The advancement of artificial intelligence in the crypto world is opening new possibilities... but also new vulnerabilities.

Increasingly present in wallets, trading bots, and on-chain assistants, AI agents are automating real-time decisions. And while this represents efficiency and speed, it could also become a security nightmare if not managed properly.

At the heart of this technological evolution is the Protocol Context Model (PCM), an emerging framework that regulates the behavior of these agents: what tools they use, how they respond to users, and what code they execute.
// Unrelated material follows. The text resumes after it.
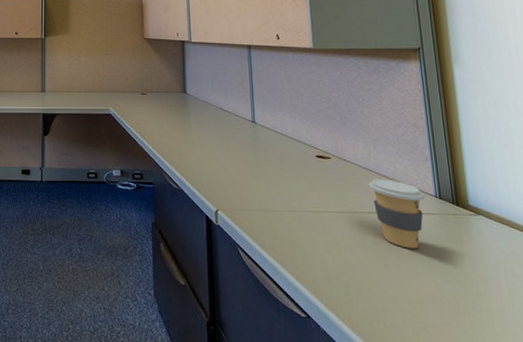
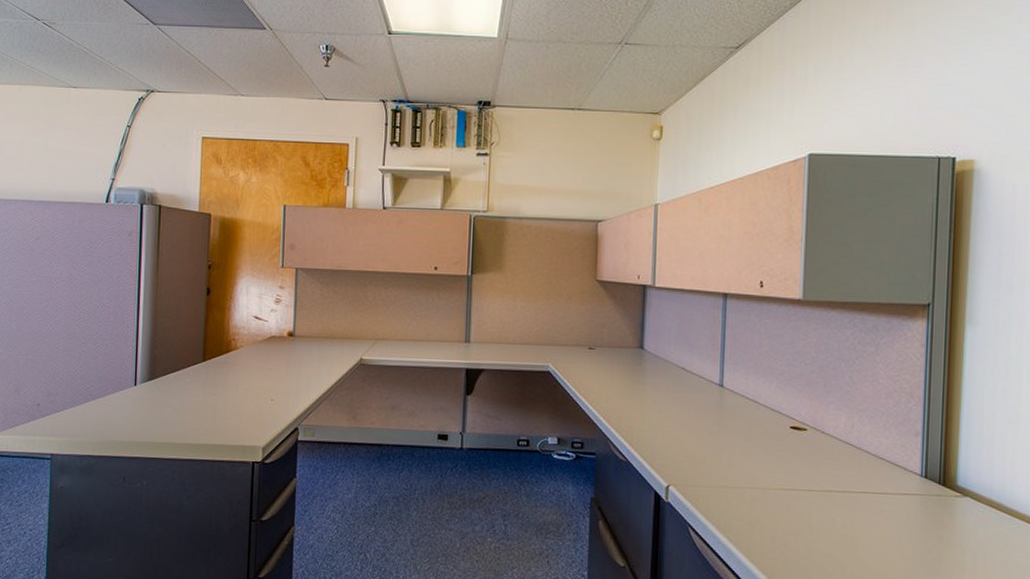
coffee cup: present [368,179,424,249] -> none [846,454,908,532]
However, its flexibility is also its greatest weakness: it opens multiple attack surfaces for malicious plugins.

According to VanEck, the number of AI agents in the industry surpassed 10,000 by the end of 2024 and could exceed one million in 2025. An explosive growth that worries cybersecurity firms like SlowMist, who have identified four severe attack vectors:

1. Data poisoning: manipulates processes from the outset, generating false dependencies and misleading instructions.

2. JSON injection attack: uses contaminated data from local sources to compromise validations and commands.

3. Competitive function override: replaces legitimate functions with malicious code, altering the system's logic.

4. Cross-MCP: induce agents to interact with untrustworthy external services, increasing risks.

Unlike model poisoning like GPT-4, these threats do not affect the base model but rather the agents built on top of it, which operate with plugins and real-time data.

Monster Z, co-founder of SlowMist, warned:

"The level of threat and the privileges of these attacks on agents are greater than in traditional AI poisoning."

And the situation is not hypothetical. During audits of MCP projects, SlowMist detected vulnerabilities that, if not corrected, could have led to leaks of private keys, irreversibly compromising crypto funds.

Guy Itzhaki, CEO of Fhenix, was clear:

"Plugins act as trusted execution paths without proper sandboxing. It’s the perfect recipe for silent leaks."

Security cannot wait for version 2.0. Lisa Loud from Secret Foundation summed it up well:

"When built with plugins and in an on-chain context, security must come first."

What's the lesson?

Developers must apply strict controls from the outset: plugin validation, input sanitization, principle of least privilege, and continuous monitoring of agents. Yes, it’s tedious. But it’s the price to protect the crypto infrastructure of tomorrow.